Stay fired up, show it, be vocal about it and your team will definitely respond. You have a responsibility to your team to do everything you can to win the game. No other player has more responsibility for their own team's performance than the pitcher.

The pitcher is held more accountable for the final outcome of the game than any other player.

Have you ever wondered why the pitcher is the only individual team player that has a win/loss record for their position?

Maybe now you understand why just a little bit better.

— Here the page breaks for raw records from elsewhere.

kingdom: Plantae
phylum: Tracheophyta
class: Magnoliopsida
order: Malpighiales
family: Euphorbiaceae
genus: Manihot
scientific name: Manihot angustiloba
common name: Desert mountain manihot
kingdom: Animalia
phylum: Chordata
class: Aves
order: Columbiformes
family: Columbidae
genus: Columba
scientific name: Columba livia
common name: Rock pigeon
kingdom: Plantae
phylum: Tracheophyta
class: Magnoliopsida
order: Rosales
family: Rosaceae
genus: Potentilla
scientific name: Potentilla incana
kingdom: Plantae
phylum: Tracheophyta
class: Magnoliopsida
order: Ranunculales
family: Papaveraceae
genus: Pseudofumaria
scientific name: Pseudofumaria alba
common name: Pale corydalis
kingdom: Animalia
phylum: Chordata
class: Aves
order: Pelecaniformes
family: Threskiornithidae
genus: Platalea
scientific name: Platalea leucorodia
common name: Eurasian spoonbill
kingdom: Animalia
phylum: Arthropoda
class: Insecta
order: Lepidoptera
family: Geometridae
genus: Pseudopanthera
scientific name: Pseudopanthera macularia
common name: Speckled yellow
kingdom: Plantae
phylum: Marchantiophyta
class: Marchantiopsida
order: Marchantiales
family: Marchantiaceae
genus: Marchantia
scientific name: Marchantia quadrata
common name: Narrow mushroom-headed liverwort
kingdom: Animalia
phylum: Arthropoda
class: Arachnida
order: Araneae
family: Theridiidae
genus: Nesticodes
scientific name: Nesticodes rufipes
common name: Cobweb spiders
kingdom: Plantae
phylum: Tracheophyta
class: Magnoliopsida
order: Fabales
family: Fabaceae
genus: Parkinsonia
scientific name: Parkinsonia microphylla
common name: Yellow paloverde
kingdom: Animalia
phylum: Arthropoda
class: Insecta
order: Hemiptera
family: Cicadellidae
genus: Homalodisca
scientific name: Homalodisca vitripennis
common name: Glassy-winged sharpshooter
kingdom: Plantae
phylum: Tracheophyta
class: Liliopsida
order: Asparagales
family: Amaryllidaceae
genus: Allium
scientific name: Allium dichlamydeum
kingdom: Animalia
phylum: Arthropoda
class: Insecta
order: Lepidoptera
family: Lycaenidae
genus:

---------------------------------------------------------------------

The team feeds off of the pitcher's confidence level. THE PITCHER'S CONFIDENCE LEVEL MUST BE INSTILLED BY THE INSTRUCTOR!
 
May 17, 2008
17
0
Michigan
From a pitcher's perspective:
When I take the field as pitcher, I always want to be successful. The reality is, some innings or days, things just don't go the way a pitcher wants them to for whatever reason. I simply have an off day or an off couple of innings. It is the off times that can really shake someone's confidence. Throughout the years that I have been a pitcher, I have learned that confidence is not only based on what happens on the field, but how you as a pitcher respond to what happens on the field. A pitching coach said it best to me when I gave up a couple of home runs in a game. He told me this: to stay confident in the skills that you have and what you bring to the game. Because you have one or two rough innings does not mean your skills are no longer there. The same pitching coach also told me that nothing can be done to change what just happened. What is important now is the next pitch/hitter. Remembering these two things, that you still have your skills even though things aren't working out at the moment, and to staying focused on the next pitch will help maintain confidence.
In regards to high expectations, it is good to want to see someone succeed. However, setting expectations that they are not ready to accomplish yet (either by age or developed skills) and then being hard on them for not meeting the expectation will destroy what confidence they have. Setting realistic/attainable goals and rewarding the accomplishment of those goals is what will build confidence. Expecting a pitcher to be dominant at every game is not an attainable goal at any level because everyone is going to have an off day or off innings. Being dominant is not only confidence (mental), but also having developed skills that allow for a pitcher to be dominant (physical), and the confidence or lack thereof, that another team displays against a particular pitcher. As I develop as a pitcher, I have come to realize that the events on the field are sometimes the best teacher because you have to respond to the event as it is happening and then put the event behind you returning to the confidence in what you can do. Remind your daughter of her successes on the field and that will build her confidence also. Visualize success with each pitch, respond to what happens, and then move on.